Filmmaker: Why exactly did you call the film Paradise.

Almereyda: When the title came to me, it seemed that it fit. I’m not convinced that there’s much beyond the immediate life that we’re living. Paradise is what we’re in – this is the best we’ve got, here and now. It goes back to the idea that if you’re awake and aware, life is very rewarding. But it’s always vanishing, it’s always slipping away, so there’s an ache in it, a sense of yearning in the title.

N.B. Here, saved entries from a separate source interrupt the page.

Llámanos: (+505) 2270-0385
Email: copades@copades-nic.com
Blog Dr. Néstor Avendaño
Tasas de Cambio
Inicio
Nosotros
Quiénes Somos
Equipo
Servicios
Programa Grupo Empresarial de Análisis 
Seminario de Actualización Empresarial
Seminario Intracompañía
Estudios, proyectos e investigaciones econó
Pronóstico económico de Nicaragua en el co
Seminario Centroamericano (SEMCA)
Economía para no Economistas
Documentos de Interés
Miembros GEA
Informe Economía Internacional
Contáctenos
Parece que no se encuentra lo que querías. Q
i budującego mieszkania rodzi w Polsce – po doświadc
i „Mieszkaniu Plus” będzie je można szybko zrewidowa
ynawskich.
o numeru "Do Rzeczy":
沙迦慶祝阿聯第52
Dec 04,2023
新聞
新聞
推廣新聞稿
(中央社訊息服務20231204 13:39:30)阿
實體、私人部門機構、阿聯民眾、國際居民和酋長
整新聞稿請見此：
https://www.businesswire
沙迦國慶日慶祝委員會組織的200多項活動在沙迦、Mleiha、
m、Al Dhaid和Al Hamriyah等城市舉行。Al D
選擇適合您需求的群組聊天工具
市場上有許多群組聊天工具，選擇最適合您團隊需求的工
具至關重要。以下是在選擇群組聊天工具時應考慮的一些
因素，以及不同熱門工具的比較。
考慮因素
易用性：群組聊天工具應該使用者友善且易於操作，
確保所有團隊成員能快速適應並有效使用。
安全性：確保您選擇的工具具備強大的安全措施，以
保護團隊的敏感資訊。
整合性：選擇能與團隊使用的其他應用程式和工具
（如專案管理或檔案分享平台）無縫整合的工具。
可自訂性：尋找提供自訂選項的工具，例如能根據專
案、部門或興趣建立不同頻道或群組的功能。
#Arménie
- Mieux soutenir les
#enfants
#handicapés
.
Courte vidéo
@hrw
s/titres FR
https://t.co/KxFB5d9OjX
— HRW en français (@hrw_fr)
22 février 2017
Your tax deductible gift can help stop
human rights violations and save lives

Derek Jarman wrote: “All home movies aspire to a vision of paradise.” How’s that for back-up?

Filmmaker: What’s your best piece of advice for aspiring filmmakers?

Almereyda: I’d rather, glibly, quote Robert Frank, when he answered that question last year at Lincoln Center: “Keep your eyes open.” Simple, but you can forget to do it.

Filmmaker: When was the last time you wished you had a different job?

Almereyda: I don’t think I’ve ever wished that. It’s part of my curse: I like my job and wish I was working more.

Filmmaker: When you were a teenager, whose pin-up poster did you have on your wall?

Almereyda: I think I had the walls blank. I was an odd teenager.

Filmmaker: Did you have idols then?

Almereyda: Yeah, too many of them. One of my biggest was James Agee – that’s an unlikely one to have at 14. I would have had a big poster of James Agee. [laughs] Like Manny Farber, he wasn’t only a critic, he was a fierce, unclassifiable guy, and something like a recording angel. When I first met Manny, I asked him about Agee – they were good friends – and he invited me to San Diego to talk more. So that was the spark for that life-changing encounter. It all connects back to Agee.